When a line of the listing below has the string "optical" in it, copy that line.

______

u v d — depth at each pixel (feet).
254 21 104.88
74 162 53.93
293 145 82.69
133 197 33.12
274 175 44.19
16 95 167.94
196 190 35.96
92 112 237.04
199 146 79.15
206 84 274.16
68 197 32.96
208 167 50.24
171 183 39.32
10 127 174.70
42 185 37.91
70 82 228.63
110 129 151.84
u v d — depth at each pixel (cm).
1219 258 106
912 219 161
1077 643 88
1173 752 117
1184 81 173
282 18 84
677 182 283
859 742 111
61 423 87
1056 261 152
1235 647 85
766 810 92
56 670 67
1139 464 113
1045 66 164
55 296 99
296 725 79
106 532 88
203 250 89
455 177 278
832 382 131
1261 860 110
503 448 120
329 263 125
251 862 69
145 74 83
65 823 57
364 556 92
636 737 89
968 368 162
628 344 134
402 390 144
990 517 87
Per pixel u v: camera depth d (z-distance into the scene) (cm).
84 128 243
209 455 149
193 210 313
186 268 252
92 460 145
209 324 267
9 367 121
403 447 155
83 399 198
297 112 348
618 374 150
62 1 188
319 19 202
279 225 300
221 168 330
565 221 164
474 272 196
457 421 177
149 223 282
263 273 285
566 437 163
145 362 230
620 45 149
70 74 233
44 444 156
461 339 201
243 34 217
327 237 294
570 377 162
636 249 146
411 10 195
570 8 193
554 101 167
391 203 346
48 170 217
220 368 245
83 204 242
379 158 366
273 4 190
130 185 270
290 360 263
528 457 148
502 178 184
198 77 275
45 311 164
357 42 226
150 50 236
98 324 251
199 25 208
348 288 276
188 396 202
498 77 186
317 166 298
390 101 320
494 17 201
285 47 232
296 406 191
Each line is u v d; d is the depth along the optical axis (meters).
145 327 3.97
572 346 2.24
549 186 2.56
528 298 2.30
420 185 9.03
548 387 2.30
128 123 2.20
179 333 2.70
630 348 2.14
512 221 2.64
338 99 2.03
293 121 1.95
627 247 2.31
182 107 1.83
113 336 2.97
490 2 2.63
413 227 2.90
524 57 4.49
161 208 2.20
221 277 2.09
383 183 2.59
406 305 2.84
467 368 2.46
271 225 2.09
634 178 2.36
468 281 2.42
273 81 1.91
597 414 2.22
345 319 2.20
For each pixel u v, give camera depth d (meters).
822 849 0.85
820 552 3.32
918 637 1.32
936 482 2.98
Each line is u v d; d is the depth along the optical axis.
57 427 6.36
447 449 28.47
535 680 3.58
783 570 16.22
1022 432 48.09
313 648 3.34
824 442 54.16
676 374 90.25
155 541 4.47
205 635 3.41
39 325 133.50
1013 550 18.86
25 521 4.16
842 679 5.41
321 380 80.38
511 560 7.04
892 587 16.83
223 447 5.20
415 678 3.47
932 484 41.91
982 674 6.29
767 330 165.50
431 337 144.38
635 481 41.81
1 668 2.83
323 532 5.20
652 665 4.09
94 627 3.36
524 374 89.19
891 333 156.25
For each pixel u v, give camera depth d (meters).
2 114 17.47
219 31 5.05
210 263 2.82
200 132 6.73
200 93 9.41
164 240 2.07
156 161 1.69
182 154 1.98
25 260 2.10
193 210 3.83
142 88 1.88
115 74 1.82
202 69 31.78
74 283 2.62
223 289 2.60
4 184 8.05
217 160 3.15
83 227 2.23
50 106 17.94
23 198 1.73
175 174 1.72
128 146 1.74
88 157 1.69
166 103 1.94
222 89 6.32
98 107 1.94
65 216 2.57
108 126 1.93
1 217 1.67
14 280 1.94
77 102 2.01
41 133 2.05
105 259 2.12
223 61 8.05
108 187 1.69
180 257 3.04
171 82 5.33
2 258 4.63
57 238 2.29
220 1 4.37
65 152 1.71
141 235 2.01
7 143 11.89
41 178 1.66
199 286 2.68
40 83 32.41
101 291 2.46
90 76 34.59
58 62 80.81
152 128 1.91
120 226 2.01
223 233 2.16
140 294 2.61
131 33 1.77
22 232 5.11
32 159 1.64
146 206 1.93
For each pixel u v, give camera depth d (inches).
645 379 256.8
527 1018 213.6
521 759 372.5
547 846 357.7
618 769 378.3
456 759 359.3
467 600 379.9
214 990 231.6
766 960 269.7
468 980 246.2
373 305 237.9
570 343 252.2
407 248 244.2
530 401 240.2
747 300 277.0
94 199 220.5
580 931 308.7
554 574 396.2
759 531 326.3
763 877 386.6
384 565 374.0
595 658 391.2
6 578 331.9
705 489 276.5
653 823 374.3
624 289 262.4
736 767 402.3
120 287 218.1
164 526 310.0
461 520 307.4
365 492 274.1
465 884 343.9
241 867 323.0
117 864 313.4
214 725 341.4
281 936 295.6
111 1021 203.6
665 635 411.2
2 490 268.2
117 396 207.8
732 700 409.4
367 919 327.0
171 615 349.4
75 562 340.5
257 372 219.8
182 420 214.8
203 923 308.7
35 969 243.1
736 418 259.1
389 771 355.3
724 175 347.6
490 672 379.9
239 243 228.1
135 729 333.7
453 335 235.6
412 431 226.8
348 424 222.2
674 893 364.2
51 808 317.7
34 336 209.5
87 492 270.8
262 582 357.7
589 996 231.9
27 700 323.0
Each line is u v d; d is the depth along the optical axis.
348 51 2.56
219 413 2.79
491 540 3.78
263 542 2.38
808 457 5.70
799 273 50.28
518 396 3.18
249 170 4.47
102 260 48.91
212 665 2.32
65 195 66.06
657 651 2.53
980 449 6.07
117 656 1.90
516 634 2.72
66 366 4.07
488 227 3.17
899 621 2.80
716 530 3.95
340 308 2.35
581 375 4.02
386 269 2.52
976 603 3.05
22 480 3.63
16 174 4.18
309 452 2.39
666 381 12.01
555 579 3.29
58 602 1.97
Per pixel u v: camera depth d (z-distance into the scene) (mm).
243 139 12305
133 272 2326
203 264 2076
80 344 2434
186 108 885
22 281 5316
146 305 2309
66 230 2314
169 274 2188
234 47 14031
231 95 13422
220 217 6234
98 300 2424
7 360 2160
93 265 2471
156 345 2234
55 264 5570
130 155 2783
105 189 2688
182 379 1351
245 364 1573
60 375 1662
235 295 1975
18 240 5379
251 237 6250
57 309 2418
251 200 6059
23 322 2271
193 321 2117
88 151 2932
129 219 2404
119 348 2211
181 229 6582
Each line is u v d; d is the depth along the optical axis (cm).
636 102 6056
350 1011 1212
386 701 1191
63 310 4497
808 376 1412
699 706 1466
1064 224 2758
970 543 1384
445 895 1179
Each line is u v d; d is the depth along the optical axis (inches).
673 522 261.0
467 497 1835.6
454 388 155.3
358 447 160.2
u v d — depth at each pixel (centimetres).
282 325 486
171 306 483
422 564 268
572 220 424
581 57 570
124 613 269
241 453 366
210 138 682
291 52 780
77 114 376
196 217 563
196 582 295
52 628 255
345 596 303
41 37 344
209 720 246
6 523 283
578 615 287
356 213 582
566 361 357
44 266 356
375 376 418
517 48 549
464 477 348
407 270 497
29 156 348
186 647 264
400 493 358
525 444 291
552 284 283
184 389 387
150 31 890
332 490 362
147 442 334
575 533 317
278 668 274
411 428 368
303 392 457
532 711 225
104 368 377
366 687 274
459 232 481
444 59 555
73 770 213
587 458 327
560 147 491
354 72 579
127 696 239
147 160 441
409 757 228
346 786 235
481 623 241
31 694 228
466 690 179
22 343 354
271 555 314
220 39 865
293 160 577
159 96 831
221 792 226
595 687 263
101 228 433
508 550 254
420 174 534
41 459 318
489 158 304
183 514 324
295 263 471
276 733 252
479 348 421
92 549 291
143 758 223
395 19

______

▶ _Solution to the exercise_:
Each line is u v d; d is the depth along the optical axis (meters).
Each line is u v d; d is the depth along the optical axis.
Each line is u v d; d is the depth along the optical axis.
Each line is u v d; d is the depth along the optical axis (cm).
Each line is u v d; d is the depth along the optical axis (inches).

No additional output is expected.